Records from a collection

--

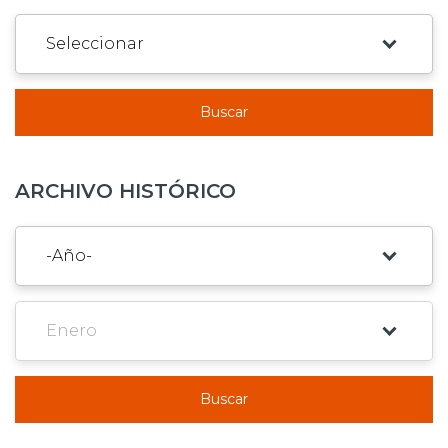
Buscar
ARCHIVO HISTÓRICO
Buscar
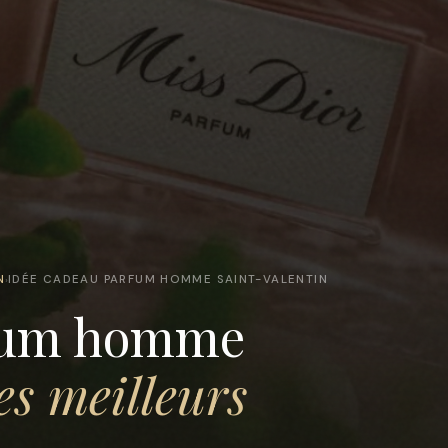
N
IDÉE CADEAU PARFUM HOMME SAINT-VALENTIN
›
rfum homme
es meilleurs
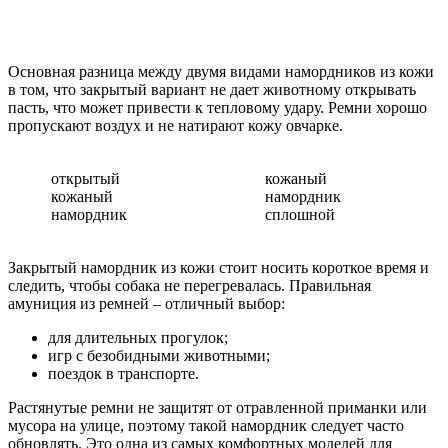
Основная разница между двумя видами намордников из кожи
в том, что закрытый вариант не дает животному открывать
пасть, что может привести к тепловому удару. Ремни хорошо
пропускают воздух и не натирают кожу овчарке.
открытый
кожаный
кожаный
намордник
намордник
сплошной
Закрытый намордник из кожи стоит носить короткое время и
следить, чтобы собака не перегревалась. Правильная
амуниция из ремней – отличный выбор:
для длительных прогулок;
игр с безобидными животными;
поездок в транспорте.
Растянутые ремни не защитят от отравленной приманки или
мусора на улице, поэтому такой намордник следует часто
обновлять. Это одна из самых комфортных моделей для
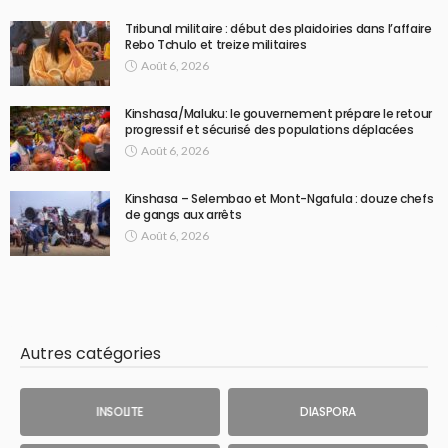
Tribunal militaire : début des plaidoiries dans l’affaire
Rebo Tchulo et treize militaires
Août 6, 2026
Kinshasa/Maluku: le gouvernement prépare le retour
progressif et sécurisé des populations déplacées
Août 6, 2026
Kinshasa – Selembao et Mont-Ngafula : douze chefs
de gangs aux arrêts
Août 6, 2026
Autres catégories
INSOLITE
DIASPORA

--

■ About this task:
Exactly as written, return each line above and leave the pictures behind.

■ Final answer:
Buscar
ARCHIVO HISTÓRICO
Buscar
N
IDÉE CADEAU PARFUM HOMME SAINT-VALENTIN
›
rfum homme
es meilleurs
Основная разница между двумя видами намордников из кожи
в том, что закрытый вариант не дает животному открывать
пасть, что может привести к тепловому удару. Ремни хорошо
пропускают воздух и не натирают кожу овчарке.
открытый
кожаный
кожаный
намордник
намордник
сплошной
Закрытый намордник из кожи стоит носить короткое время и
следить, чтобы собака не перегревалась. Правильная
амуниция из ремней – отличный выбор:
для длительных прогулок;
игр с безобидными животными;
поездок в транспорте.
Растянутые ремни не защитят от отравленной приманки или
мусора на улице, поэтому такой намордник следует часто
обновлять. Это одна из самых комфортных моделей для
Tribunal militaire : début des plaidoiries dans l’affaire
Rebo Tchulo et treize militaires
Août 6, 2026
Kinshasa/Maluku: le gouvernement prépare le retour
progressif et sécurisé des populations déplacées
Août 6, 2026
Kinshasa – Selembao et Mont-Ngafula : douze chefs
de gangs aux arrêts
Août 6, 2026
Autres catégories
INSOLITE
DIASPORA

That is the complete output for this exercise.